Following on from that, would you say that you’ve found your writing style changing as you’ve written more and more fiction, and moved between short fiction and then full-length novels?
My style has definitely evolved over the years. When my children were infants and toddlers, I took a break from writing novels to focus on flash fiction and short stories simply because I didn’t have the headspace to develop longer, more intricate plots. That has impacted the way I write now, as well as my personal preference for writers of sparse, hard-hitting prose. I don’t like to meander. I try to be as clear as I can. I linger on particular images that I feel tie in to the theme and tone of the work to round out each scene and dig into some sensory detail, but I try not to do it too often. Readers who like 800 page tomes full of intricate world-building and photorealistic character descriptions are likely to feel lost in my worlds. I deal in feelings and glimpses, and try to let the reader fill in the blanks with their own imagination. But I’m always trying to improve upon my writing too. I’m always studying the craft of other authors and trying new things. I suppose I will continue to evolve.

So far you’ve written stories that focus primarily on the science-fiction genre. Are there any other genres that you’d like to explore and write in, that you haven’t ventured into yet? Anything that takes your fancy – but perhaps isn’t commercially/financially viable, or you haven’t had the time to focus on as yet?
I read and write very widely. I enjoy horror, western, fantasy, mysteries, thrillers, dreamy literary slipstream… you name it. Pretty much everything except for romance. I will pursue more of these, under different pen names, as necessary. I think science fiction will always be my home base, though. It seems to be where all my ideas swim around and play.

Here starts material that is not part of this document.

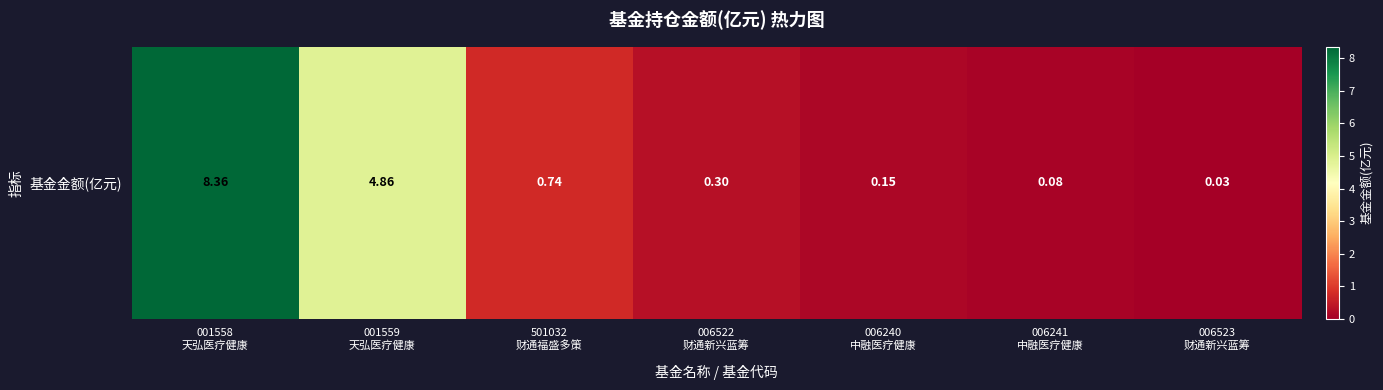

Is it true that the value at 001558
天弘医疗健康 is 8.4?

True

And finally – what’s next for you in the writing and publishing world? You’ve just had a short story published, and you’re continuing on with the HoloCity Case Files series. Do you have any other stories or novels in the works at the moment? And do you have a long-term aim for the stories you’d like to publish – new settings, perhaps, or different characters?

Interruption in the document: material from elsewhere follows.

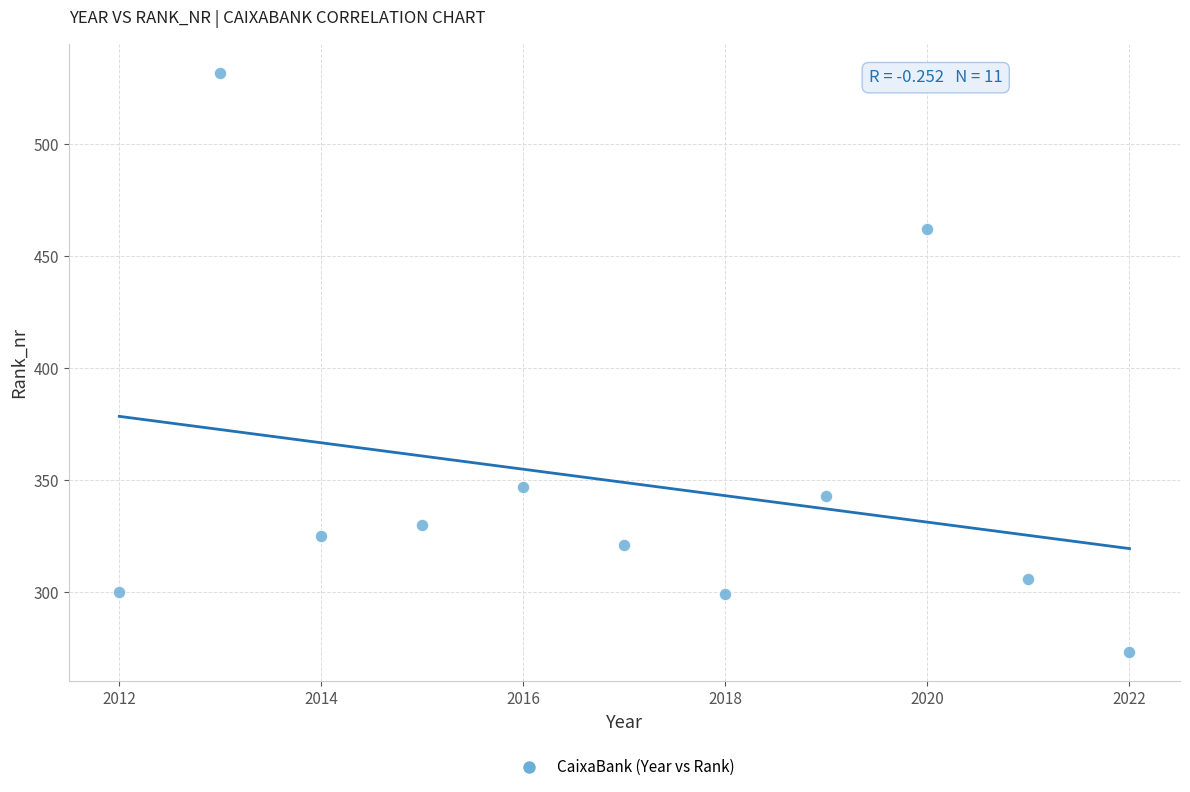

What is the range of Y values (max minus min)?

259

I have so many things on the go right now, it’s not even funny. I’d like to have 100 books published in the next ten years, and I have plans for most of them!
First up this year is the re-release of my previously traditionally published first trilogy, The Timekeepers’ War. I’ll be putting out three novels and a novella (maybe two) in this series this spring and early summer. HoloCity Case files will be getting at least 5 more novellas this year. I plan to start a new thriller series, set in HoloCity but with a new set of characters, this fall. I also have a top secret fantasy project started under another pen name, which will come out this year too (but I may or may not ever admit that its mine, haha). So I will be busy, and there will be lots of books to explore!